WHAT IS NEEDED >> Rewrite the passage on Baltimore County from the words "The 'Multi-Year Improvement" through "timeframe in 2022.", replacing "trailers" with "portable classrooms".
#### EXTRACTED TEXT ####
Building off that investment, the nominee said he also wants to follow through on the long-term plan to upgrade every school within each community that makes up Baltimore County.

The 'Multi-Year Improvement Plan for All Schools' is a process that the local government and public school system created to assess school construction needs.

The program is spread out over 15 years and will invest more than $3 billion, according to Olszewski.

"It's to make sure we end the need for trailers and that we modernize each and every school across all of our communities," the county executive explained.

From schools to public safety, Olszewski said that most violent crimes are trending down, which includes the number of homicides year-to-date.

The Baltimore County Police Department shares crime statistics through a dashboard.

According to data retrieved from the site, 39 people were murdered from January to August 2021, compared to 19 homicides during the same timeframe in 2022.

However, other violent crimes including robberies have ticked up.

Data reveals there have been about 60 more robberies during the first 8 months of this year than last.

He attributes the positive change to the holistic approach taken to combat crime, and said he would expand on that if put in office for a second term.

"We've helped in this role by taking a holistic view. We've spent tens of millions of dollars more in public safety in supporting our police department, but we also recognized that crime can also be fought by investing in recs and parks, workforce development and mental health," explained Olszewski.

While the current county executive laid out how the local government works with the police force, there is an ongoing push for Baltimore County to have a voice in a wastewater treatment plant within their jurisdiction.

The Baltimore City-run facility was seized by the state after pollution and compliance issues.

"We've seen some real challenges between the discharges in the Back River as well as the recent water quality challenges and so we've said we really believe that Baltimore County deserves a seat at the table. We fund half of the operations in capital but we don't have any of that oversight we are asking very clearly to change that," said Olszewski.

While this may be a point of contention between the county and the city, Johnny O said it's still important to have a partnership together.

"A strong city leads to a stronger Baltimore region," said Olszewski. "Together, we are a regional powerhouse when it comes to transportation, economic development, we share cultural institutions, sport institutions, we all cheer for the same teams."
#### DATASET EXCERPT ####
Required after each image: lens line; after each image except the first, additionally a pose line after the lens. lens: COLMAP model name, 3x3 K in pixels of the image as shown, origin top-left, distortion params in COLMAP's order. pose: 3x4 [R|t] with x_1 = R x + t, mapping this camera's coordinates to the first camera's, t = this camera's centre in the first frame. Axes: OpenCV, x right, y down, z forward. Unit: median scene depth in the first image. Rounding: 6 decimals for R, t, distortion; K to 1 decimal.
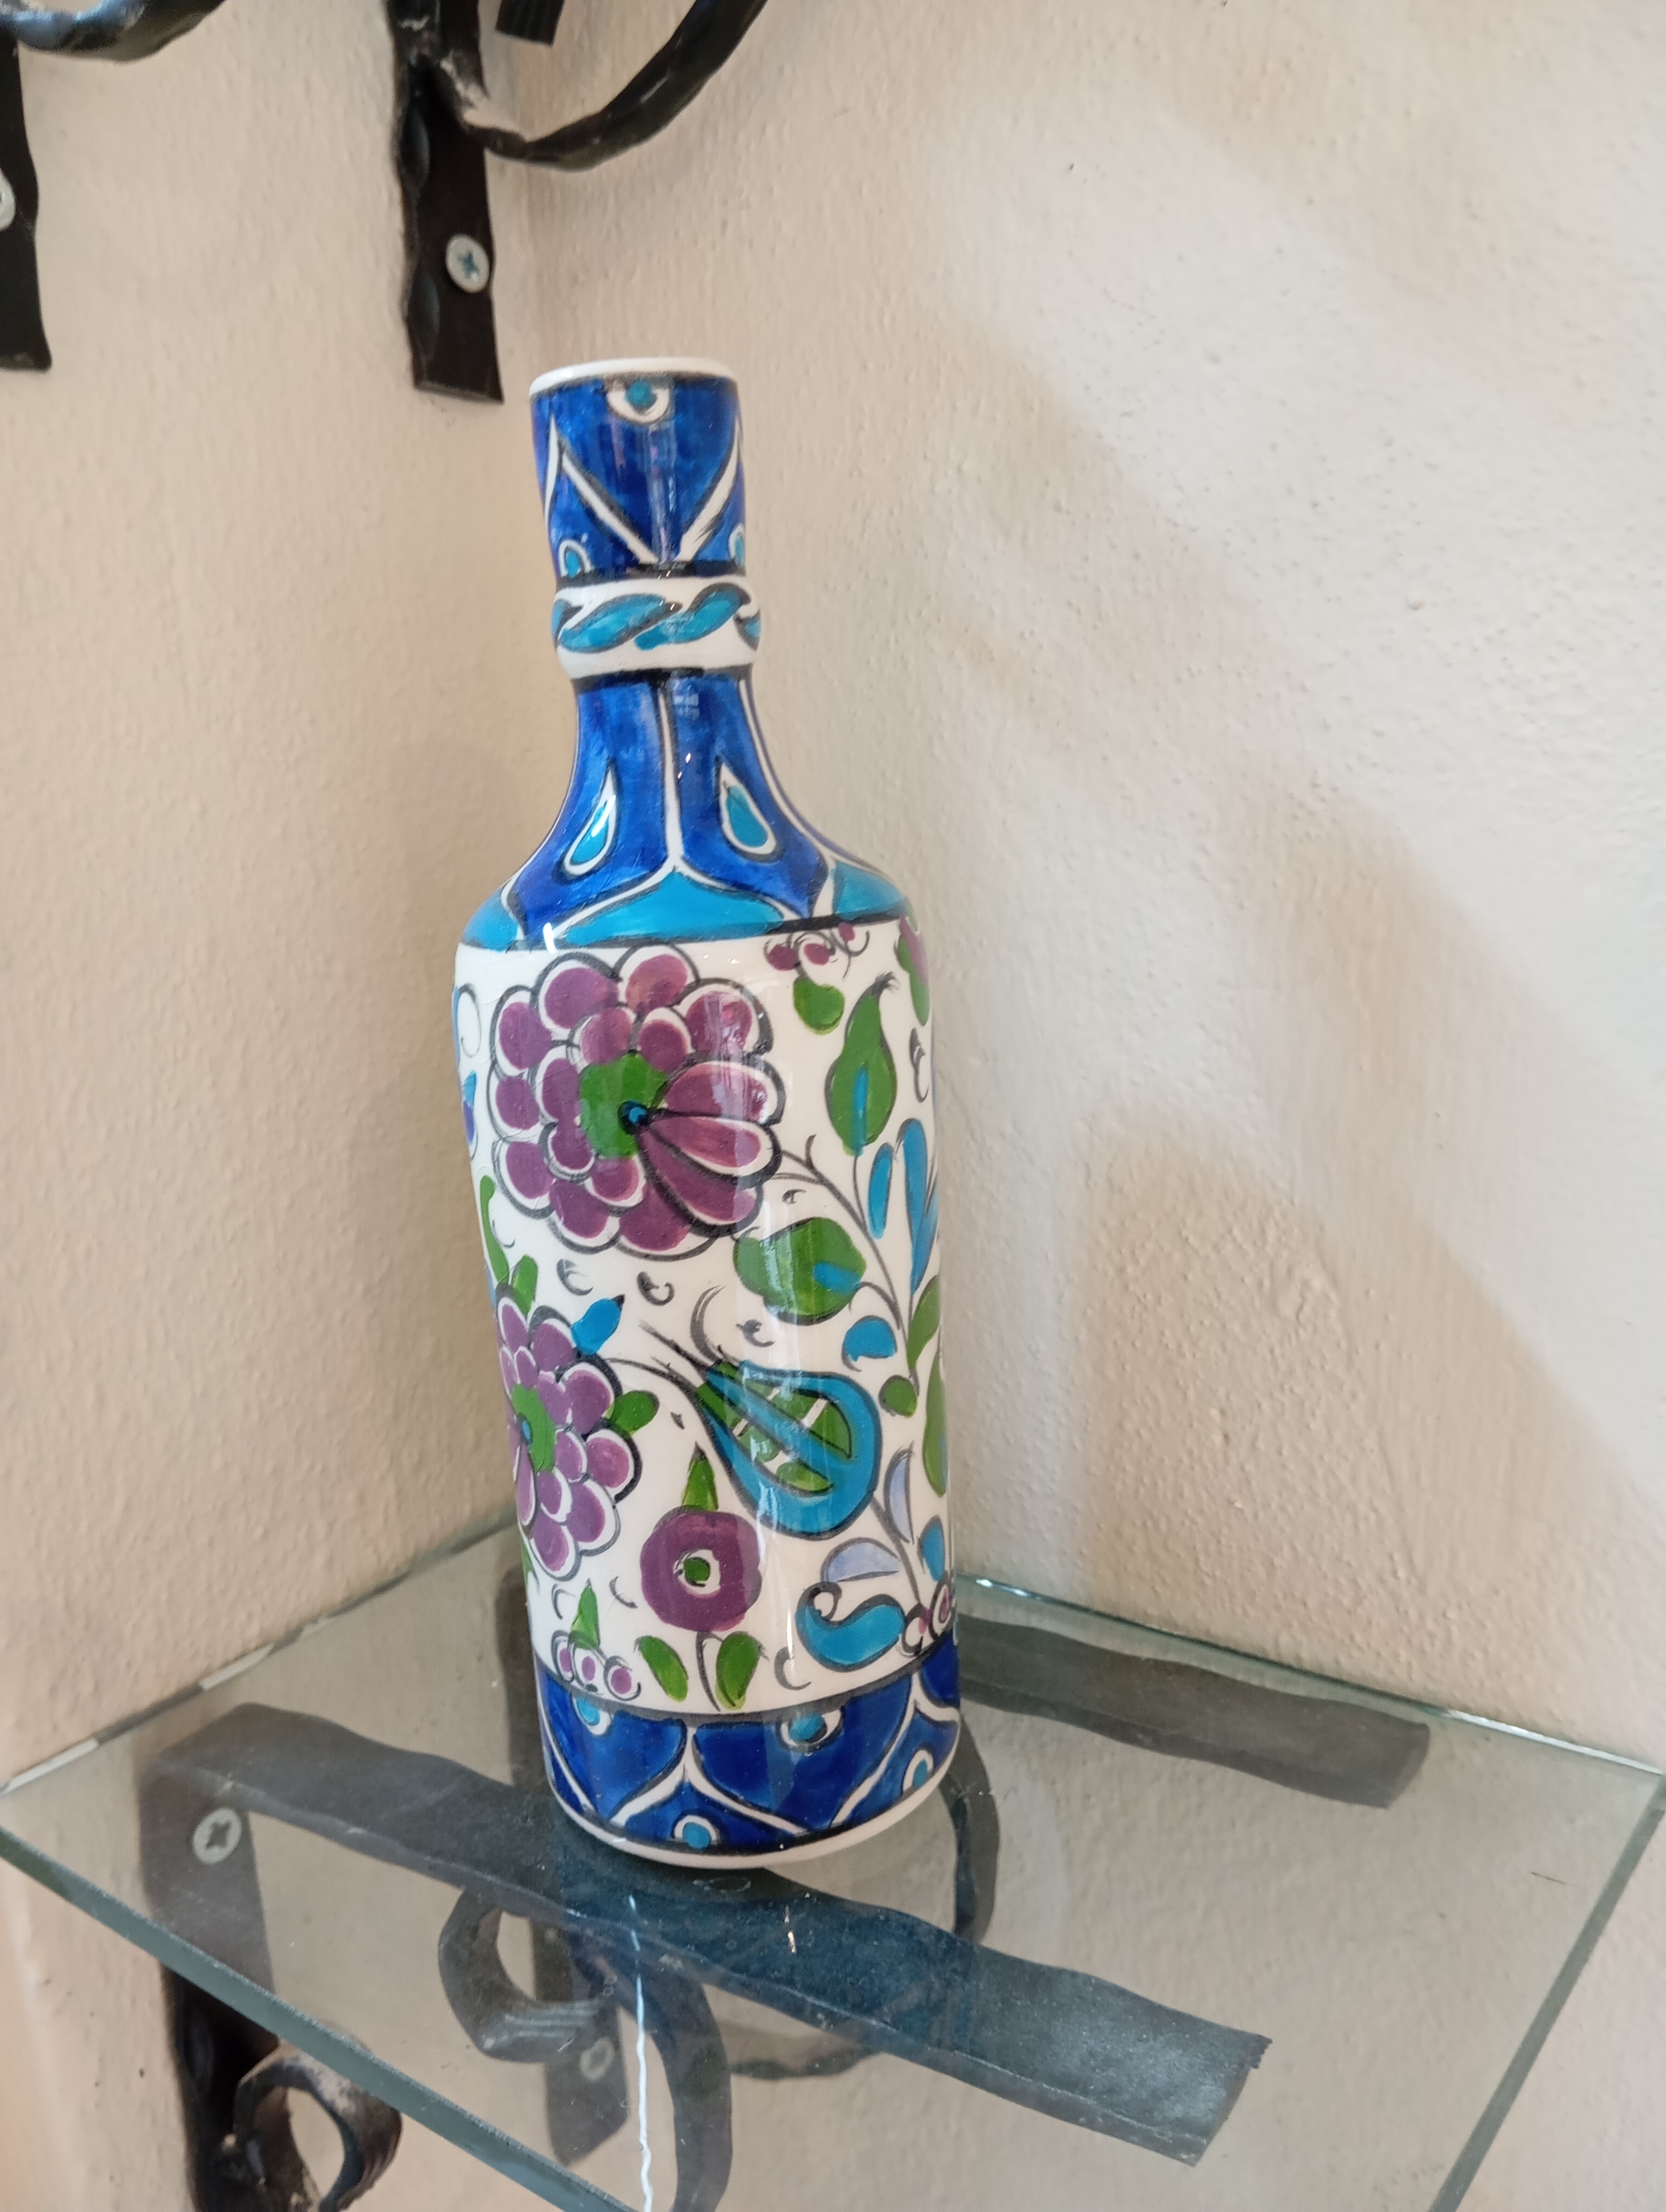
lens RADIAL K [[1889.9, 0, 828.3], [0, 1889.9, 1109.3], [0, 0, 1]] dist [0.078942, -0.192288]
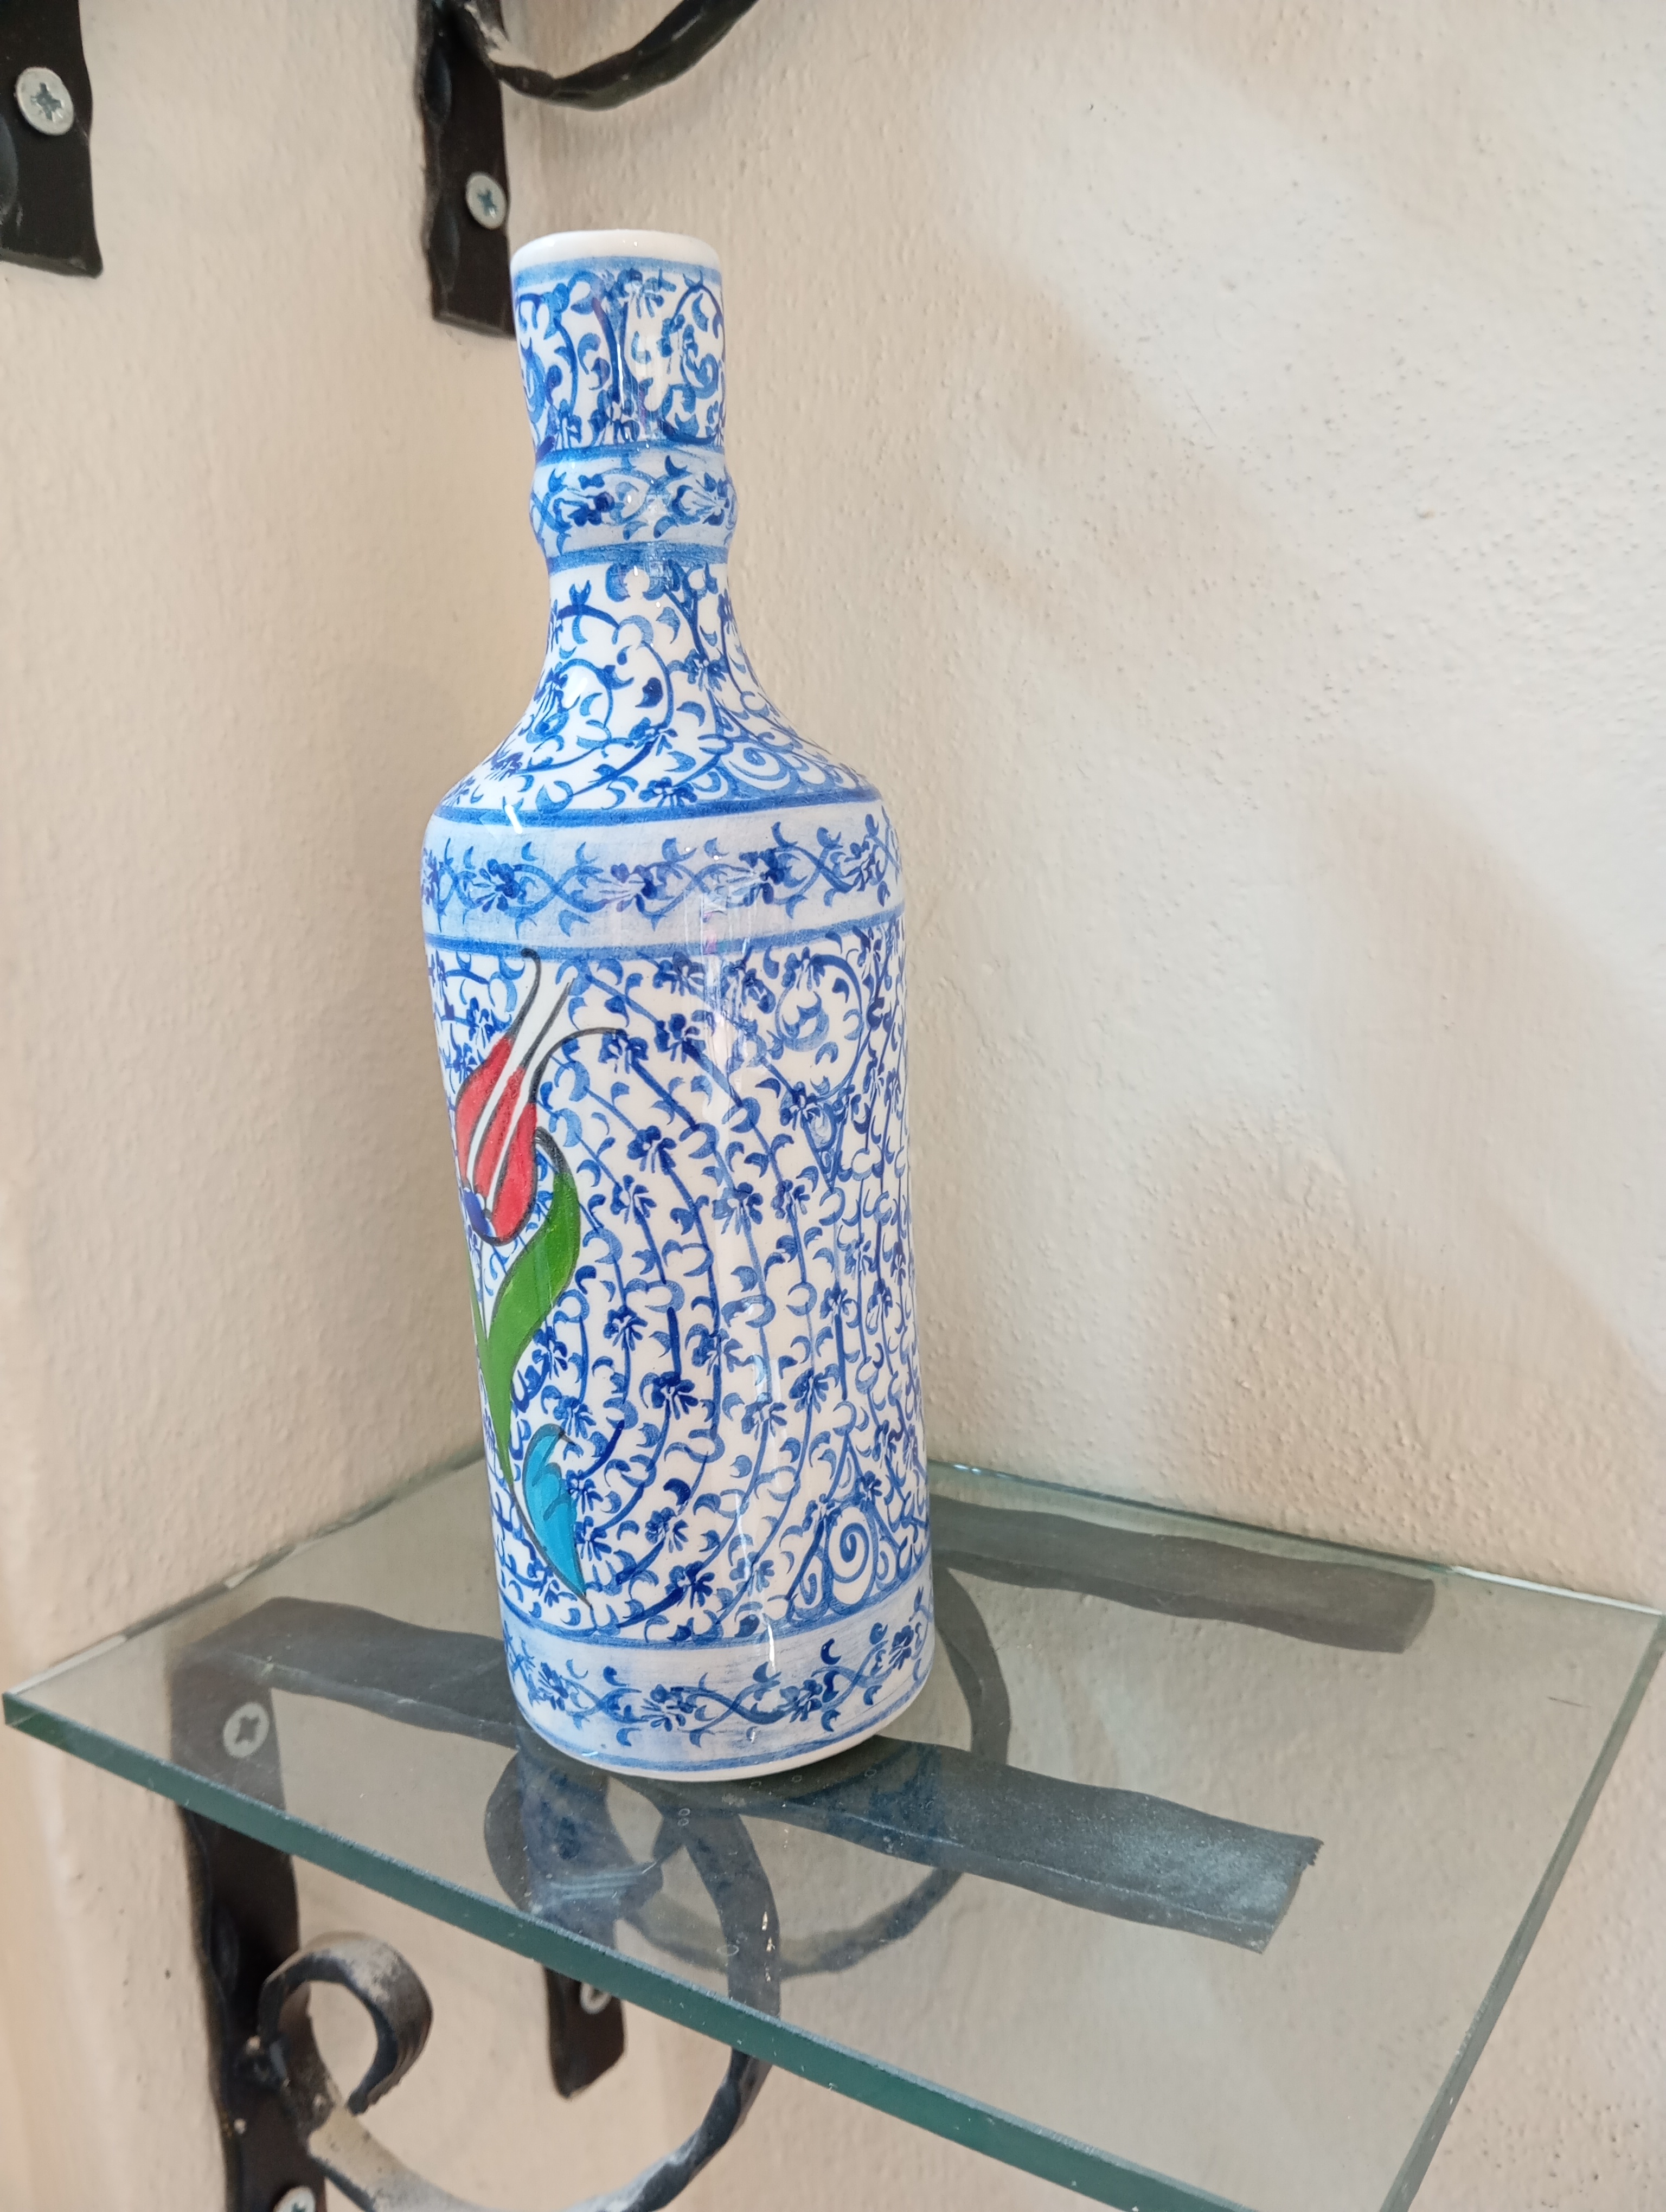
lens RADIAL K [[1889.9, 0, 828.3], [0, 1889.9, 1109.3], [0, 0, 1]] dist [0.078942, -0.192288]
pose [[0.997936, -0.001913, 0.064186, -0.081909], [0.003084, 0.999830, -0.018153, 0.075472], [-0.064140, 0.018314, 0.997773, -0.032610]]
####
ANSWER SPACE >>
The 'Multi-Year Improvement Plan for All Schools' is a process that the local government and public school system created to assess school construction needs.

The program is spread out over 15 years and will invest more than $3 billion, according to Olszewski.

"It's to make sure we end the need for portable classrooms and that we modernize each and every school across all of our communities," the county executive explained.

From schools to public safety, Olszewski said that most violent crimes are trending down, which includes the number of homicides year-to-date.

The Baltimore County Police Department shares crime statistics through a dashboard.

According to data retrieved from the site, 39 people were murdered from January to August 2021, compared to 19 homicides during the same timeframe in 2022.